Task statement | Please return each entry that follows exactly as given, but without pictures.

******

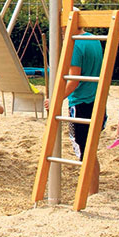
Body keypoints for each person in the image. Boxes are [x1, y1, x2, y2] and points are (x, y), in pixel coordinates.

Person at [45, 19, 104, 195]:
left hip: (80, 102)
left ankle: (89, 192)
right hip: (96, 100)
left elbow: (74, 81)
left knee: (84, 151)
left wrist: (57, 99)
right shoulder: (93, 40)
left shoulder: (76, 45)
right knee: (90, 149)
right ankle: (94, 191)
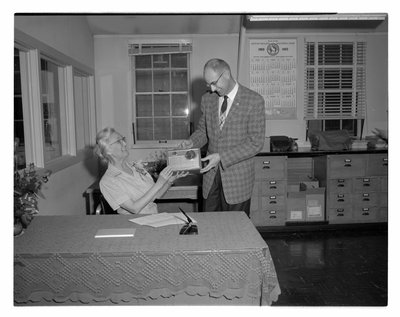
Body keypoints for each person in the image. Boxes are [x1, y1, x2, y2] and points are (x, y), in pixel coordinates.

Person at [179, 58, 266, 216]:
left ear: (226, 74)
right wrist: (191, 142)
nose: (212, 89)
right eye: (208, 84)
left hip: (238, 179)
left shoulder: (254, 100)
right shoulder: (208, 99)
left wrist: (221, 157)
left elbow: (256, 143)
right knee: (210, 226)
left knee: (236, 229)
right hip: (210, 177)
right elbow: (203, 131)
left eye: (214, 83)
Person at [94, 127, 188, 214]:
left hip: (153, 217)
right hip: (132, 224)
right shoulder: (108, 181)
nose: (125, 143)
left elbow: (156, 195)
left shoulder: (135, 166)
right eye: (119, 141)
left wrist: (168, 181)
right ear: (108, 150)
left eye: (123, 139)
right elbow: (134, 209)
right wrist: (159, 182)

******

Answer to this task |
Body keypoints for each person in the image. Boxes are [x1, y1, x2, y2] and points are (x, y), in pixel coordinates.

Person at [45, 19, 104, 195]:
left hip: (80, 102)
left ankle: (89, 192)
right hip: (96, 100)
left elbow: (74, 81)
left knee: (84, 151)
left wrist: (57, 99)
right shoulder: (93, 40)
left shoulder: (76, 45)
right knee: (90, 149)
right ankle: (94, 191)
Body keypoints for each person in the image. Boxes are [x1, y1, x2, y2] and points are (x, y), in pixel coordinates.

Person at [179, 58, 266, 216]:
left ear: (226, 74)
right wrist: (191, 142)
nose: (212, 89)
right eye: (208, 84)
left hip: (238, 179)
left shoulder: (254, 100)
right shoulder: (208, 99)
left wrist: (221, 157)
left elbow: (256, 143)
right knee: (210, 226)
left knee: (236, 229)
right hip: (210, 177)
right elbow: (203, 131)
left eye: (214, 83)
Person at [94, 127, 188, 214]:
left hip: (153, 217)
right hip: (132, 224)
right shoulder: (108, 181)
nose: (125, 143)
left elbow: (156, 195)
left shoulder: (135, 166)
right eye: (119, 141)
left wrist: (168, 181)
right ear: (108, 150)
left eye: (123, 139)
right elbow: (134, 209)
right wrist: (159, 182)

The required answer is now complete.